I’m just saying, the guy who got stung was no angel.
I mean, for one thing, he was in Houston for some reason.
The guy was “…flying from Houston to Calgary…”. so perhaps he was escaping to the friendlier confines of Canada.
They flushed it down the toilet. . .
Imagine how much worse it would have been treated if it had actually paid for a seat.
United is actually training these scorpions to sting lower-priority passengers when they want to seat more prestigious passengers (or employees) instead, to help encourage such rabble to flee the plane without having to knock them unconscious first.
United! Come for the beatings, stay for the scorpions.
The scorpion was just seeking out passengers with “drug-related offenses”. Expect the local news to dox him shortly.
I expect scorpions dropping on me from Southwest, but not United!
Great.

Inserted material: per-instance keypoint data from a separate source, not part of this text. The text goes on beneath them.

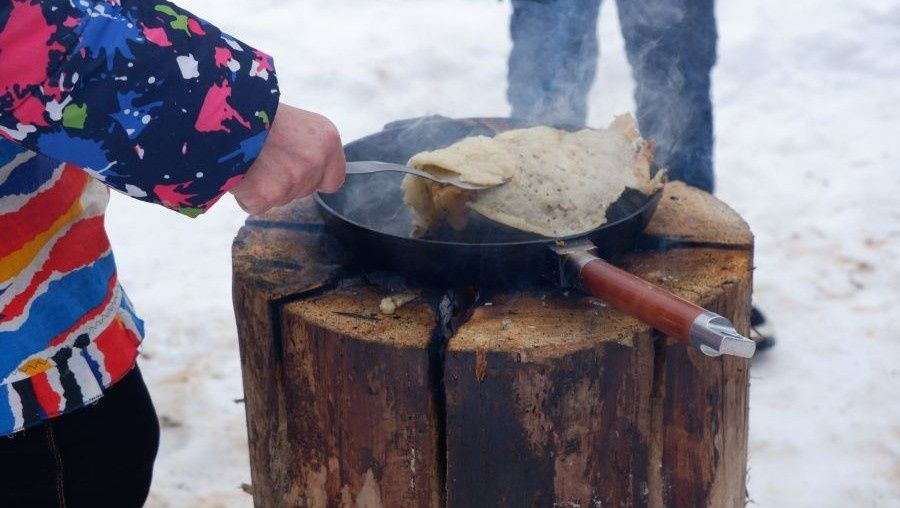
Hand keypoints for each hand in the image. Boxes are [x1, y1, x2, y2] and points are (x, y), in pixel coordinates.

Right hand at [230, 103, 344, 214]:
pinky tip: (238, 172)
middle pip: (303, 191)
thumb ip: (306, 148)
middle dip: (284, 181)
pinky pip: (256, 206)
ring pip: (280, 198)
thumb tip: (311, 170)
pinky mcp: (267, 196)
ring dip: (263, 186)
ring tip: (247, 158)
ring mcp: (293, 180)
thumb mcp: (293, 123)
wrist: (221, 112)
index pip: (333, 180)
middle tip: (262, 156)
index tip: (297, 172)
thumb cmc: (254, 113)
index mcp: (327, 139)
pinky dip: (245, 195)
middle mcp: (315, 160)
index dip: (314, 179)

Now they’ll change the policy so I can’t take my live scorpions in my carry-on bag. Just great.
Couldn’t they have just thrown the scorpion on the doctor, solving two problems at once?
So now United is mistreating Scorpions on its flights too?!? This is Arachnidism!!!
They did, but he just thought it was the pre-flight snack.
'Cause he asian. geddit. Sorry, I’ll show myself out.
Somewhere deep in the United Airlines operations manual…
- Drop Scorpion from secret compartment
- Send thugs to knock you out
- ???
- Profit!!
That’s a common flight for people in the oil industry.
Got it.
I would suspect that something like this happens on a regular basis, and is only making the news because bashing United is so hot right now.
If you’re wondering, of course people are talking to the United Breaks Guitars Guy again.
There is a saying that bad luck comes in threes, is this the third one for United in a week?
BTW I do not believe in “bad luck”.
I hope the stowaway arachnid was not handcuffed and dragging screaming out.
Imagine if the Tarantula tribe and Black Widow tribes hear about it and let’s not even mention the snakes!